Apart from the traditional settlements, there are also a dozen recently constructed vacation villages in the peninsula. The balance between preserving the natural way of life and fauna and investing in large-scale infrastructures for the tourism industry is a vividly ongoing debate for Datça, as for the entire region of southwestern Turkey. The inhabitants of the Datça peninsula have shown themselves clearly opposed to gigantism and are in favor of developing the tourism potential of the region through family pensions and inns and small hotels well integrated into their environment, while governments in the past displayed approaches to the debate in mere foreign exchange entry terms.

Notable natives
In Turkish literature, Datça is associated with the poet and the accomplished translator (notably of Shakespeare) Can Yücel who spent the last decades of his life in Datça and is also buried here.

Footnotes
1. According to Herodotus, during the Persian invasions in 540 BC, the Knidians had sought to dig a canal at this spot as a defensive measure and in order to transform their territory into an island. But an oracle was consulted who reportedly said "If the gods had so willed, they would have made your land an island. Do not pierce the isthmus." Whereupon they surrendered to the Persians.

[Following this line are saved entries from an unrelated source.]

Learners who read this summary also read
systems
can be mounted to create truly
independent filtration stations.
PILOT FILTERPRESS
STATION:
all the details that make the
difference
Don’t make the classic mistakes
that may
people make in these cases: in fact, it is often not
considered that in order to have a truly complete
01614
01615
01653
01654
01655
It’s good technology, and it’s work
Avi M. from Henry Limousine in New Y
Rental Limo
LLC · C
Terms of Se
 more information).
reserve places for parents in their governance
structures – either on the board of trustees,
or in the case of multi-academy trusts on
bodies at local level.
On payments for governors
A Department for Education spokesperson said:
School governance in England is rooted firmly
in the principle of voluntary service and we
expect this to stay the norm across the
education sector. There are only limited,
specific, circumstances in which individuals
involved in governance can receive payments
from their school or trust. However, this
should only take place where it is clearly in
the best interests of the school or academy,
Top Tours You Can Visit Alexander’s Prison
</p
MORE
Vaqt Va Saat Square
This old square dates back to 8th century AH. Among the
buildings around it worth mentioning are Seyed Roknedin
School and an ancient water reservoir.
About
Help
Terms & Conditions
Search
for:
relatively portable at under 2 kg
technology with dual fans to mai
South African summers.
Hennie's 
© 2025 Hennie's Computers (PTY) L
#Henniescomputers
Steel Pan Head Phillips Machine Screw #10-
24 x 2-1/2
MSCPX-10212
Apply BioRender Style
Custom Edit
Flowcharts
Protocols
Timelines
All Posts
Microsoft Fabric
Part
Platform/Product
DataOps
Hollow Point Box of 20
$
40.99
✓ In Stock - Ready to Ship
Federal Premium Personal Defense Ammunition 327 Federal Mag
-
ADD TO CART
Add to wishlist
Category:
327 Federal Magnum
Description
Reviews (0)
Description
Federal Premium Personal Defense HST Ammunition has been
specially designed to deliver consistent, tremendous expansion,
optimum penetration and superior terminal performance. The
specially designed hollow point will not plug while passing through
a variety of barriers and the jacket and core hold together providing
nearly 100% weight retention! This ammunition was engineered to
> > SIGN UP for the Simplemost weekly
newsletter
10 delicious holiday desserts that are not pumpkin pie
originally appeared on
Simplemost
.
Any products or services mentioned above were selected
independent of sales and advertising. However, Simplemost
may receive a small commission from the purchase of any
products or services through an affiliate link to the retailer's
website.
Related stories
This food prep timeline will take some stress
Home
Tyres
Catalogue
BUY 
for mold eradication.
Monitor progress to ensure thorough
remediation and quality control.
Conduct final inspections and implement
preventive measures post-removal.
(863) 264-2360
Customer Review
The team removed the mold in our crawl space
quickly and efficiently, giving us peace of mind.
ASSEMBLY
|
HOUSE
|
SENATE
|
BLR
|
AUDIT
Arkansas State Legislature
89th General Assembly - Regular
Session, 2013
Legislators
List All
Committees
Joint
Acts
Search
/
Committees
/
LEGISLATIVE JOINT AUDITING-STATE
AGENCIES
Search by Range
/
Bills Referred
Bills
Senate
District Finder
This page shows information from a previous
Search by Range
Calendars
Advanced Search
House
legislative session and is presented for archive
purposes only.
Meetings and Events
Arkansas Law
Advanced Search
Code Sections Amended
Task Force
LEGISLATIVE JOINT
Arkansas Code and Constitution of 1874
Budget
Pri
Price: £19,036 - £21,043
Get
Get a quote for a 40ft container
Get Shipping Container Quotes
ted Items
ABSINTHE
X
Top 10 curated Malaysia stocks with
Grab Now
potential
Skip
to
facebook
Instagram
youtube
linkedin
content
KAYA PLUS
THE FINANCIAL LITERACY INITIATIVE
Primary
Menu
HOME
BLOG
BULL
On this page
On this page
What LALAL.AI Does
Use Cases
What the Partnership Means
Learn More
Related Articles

2. Not to be confused with the town of Reşadiye in central-northern Anatolia along the valley of the Kelkit River.
3. With the very high number of the bays and coves ornamenting Turkey's southwestern coastal straits, it is not uncommon for one of these to be spontaneously named after a certain person who could have had a connection to the locality of a temporary or a permanent sort. These names often evolve without the direct involvement of the person concerned. For example, the former "Bencik cove" before arriving in Datça is now widely known as "Emel Sayın cove" (Emel Sayın koyu) simply because she had found the place beautiful and had stopped there to give a short concert to those present. Similarly, "Bardakçı cove" in Bodrum is also called "Zeki Müren cove" (Zeki Müren koyu).
4. Thomas Abel Brimage Spratt (1886). Remarks on the Dorian Peninsula and Gulf, with Notes on a Temple of Latona there. Archaeologia, 49:345-365, London.